- **WHAT YOU WILL DO**
Please set the lines down again exactly, from the top of the entries through the line that contains "SOARING TO SUCCESS".

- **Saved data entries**
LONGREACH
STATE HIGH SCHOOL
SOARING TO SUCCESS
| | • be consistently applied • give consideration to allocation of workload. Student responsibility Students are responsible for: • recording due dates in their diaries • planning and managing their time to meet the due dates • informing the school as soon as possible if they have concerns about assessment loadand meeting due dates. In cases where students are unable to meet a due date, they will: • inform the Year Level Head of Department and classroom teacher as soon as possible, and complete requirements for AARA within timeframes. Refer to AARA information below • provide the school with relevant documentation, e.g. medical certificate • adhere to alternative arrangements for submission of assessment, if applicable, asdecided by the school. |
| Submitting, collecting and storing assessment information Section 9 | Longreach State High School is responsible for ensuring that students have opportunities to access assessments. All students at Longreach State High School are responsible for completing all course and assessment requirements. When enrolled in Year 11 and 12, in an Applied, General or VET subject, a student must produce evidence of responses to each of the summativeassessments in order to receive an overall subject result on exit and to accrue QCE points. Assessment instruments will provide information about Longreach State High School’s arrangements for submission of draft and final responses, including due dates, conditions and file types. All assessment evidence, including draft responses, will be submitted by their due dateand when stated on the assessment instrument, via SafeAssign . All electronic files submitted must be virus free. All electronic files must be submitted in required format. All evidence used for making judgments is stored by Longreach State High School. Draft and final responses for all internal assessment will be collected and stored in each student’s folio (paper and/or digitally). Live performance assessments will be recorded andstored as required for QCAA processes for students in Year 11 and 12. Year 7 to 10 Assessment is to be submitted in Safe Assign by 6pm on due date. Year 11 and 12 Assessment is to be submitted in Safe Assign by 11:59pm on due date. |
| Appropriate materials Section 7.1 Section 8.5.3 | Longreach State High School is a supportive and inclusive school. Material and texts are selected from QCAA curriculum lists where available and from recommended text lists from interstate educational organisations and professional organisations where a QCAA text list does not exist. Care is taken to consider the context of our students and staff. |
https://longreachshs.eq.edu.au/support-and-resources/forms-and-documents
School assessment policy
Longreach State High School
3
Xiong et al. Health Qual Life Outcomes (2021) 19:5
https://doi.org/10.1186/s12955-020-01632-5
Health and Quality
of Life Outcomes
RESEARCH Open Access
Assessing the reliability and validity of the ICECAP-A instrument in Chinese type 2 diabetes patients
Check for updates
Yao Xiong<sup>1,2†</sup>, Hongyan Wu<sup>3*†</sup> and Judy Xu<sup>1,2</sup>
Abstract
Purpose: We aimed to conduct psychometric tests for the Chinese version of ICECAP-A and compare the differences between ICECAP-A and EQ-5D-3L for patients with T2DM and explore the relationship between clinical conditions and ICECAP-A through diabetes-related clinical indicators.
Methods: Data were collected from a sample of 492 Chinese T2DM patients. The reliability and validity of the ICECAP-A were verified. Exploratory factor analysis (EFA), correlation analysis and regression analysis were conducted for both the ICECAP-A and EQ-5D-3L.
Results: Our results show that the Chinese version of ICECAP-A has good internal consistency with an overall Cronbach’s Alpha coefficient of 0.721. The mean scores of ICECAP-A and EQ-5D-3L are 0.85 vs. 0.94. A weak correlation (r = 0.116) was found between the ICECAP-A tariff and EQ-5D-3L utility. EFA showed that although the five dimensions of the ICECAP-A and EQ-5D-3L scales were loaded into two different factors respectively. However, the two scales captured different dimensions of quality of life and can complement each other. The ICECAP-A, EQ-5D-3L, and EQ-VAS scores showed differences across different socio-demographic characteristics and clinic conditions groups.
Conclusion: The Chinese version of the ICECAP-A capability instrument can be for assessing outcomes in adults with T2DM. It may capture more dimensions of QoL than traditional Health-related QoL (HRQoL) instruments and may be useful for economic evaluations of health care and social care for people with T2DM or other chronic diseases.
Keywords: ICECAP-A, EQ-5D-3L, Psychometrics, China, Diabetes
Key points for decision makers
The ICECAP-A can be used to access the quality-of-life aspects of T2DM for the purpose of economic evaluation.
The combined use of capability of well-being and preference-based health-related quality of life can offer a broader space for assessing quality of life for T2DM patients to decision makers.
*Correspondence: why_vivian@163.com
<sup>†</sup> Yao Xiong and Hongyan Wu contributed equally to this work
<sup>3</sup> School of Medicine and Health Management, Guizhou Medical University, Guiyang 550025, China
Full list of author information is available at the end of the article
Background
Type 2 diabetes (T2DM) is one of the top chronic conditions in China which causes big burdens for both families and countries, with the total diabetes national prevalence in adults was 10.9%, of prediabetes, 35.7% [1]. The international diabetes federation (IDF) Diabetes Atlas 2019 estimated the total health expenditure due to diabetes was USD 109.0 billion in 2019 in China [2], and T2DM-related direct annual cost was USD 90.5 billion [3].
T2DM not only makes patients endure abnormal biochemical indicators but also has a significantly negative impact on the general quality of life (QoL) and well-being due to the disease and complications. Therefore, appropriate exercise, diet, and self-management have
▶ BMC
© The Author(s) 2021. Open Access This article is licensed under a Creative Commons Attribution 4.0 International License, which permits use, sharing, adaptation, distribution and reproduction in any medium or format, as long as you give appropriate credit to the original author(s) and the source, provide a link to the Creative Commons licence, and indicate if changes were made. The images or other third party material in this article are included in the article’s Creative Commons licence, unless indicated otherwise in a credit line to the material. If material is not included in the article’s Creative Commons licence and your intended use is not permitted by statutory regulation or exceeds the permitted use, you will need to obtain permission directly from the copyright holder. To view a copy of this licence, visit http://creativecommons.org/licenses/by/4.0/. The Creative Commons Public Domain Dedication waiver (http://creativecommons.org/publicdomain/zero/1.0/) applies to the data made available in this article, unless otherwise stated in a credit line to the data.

- **SOLUTION TO THE EXERCISE**
LONGREACH
STATE HIGH SCHOOL
SOARING TO SUCCESS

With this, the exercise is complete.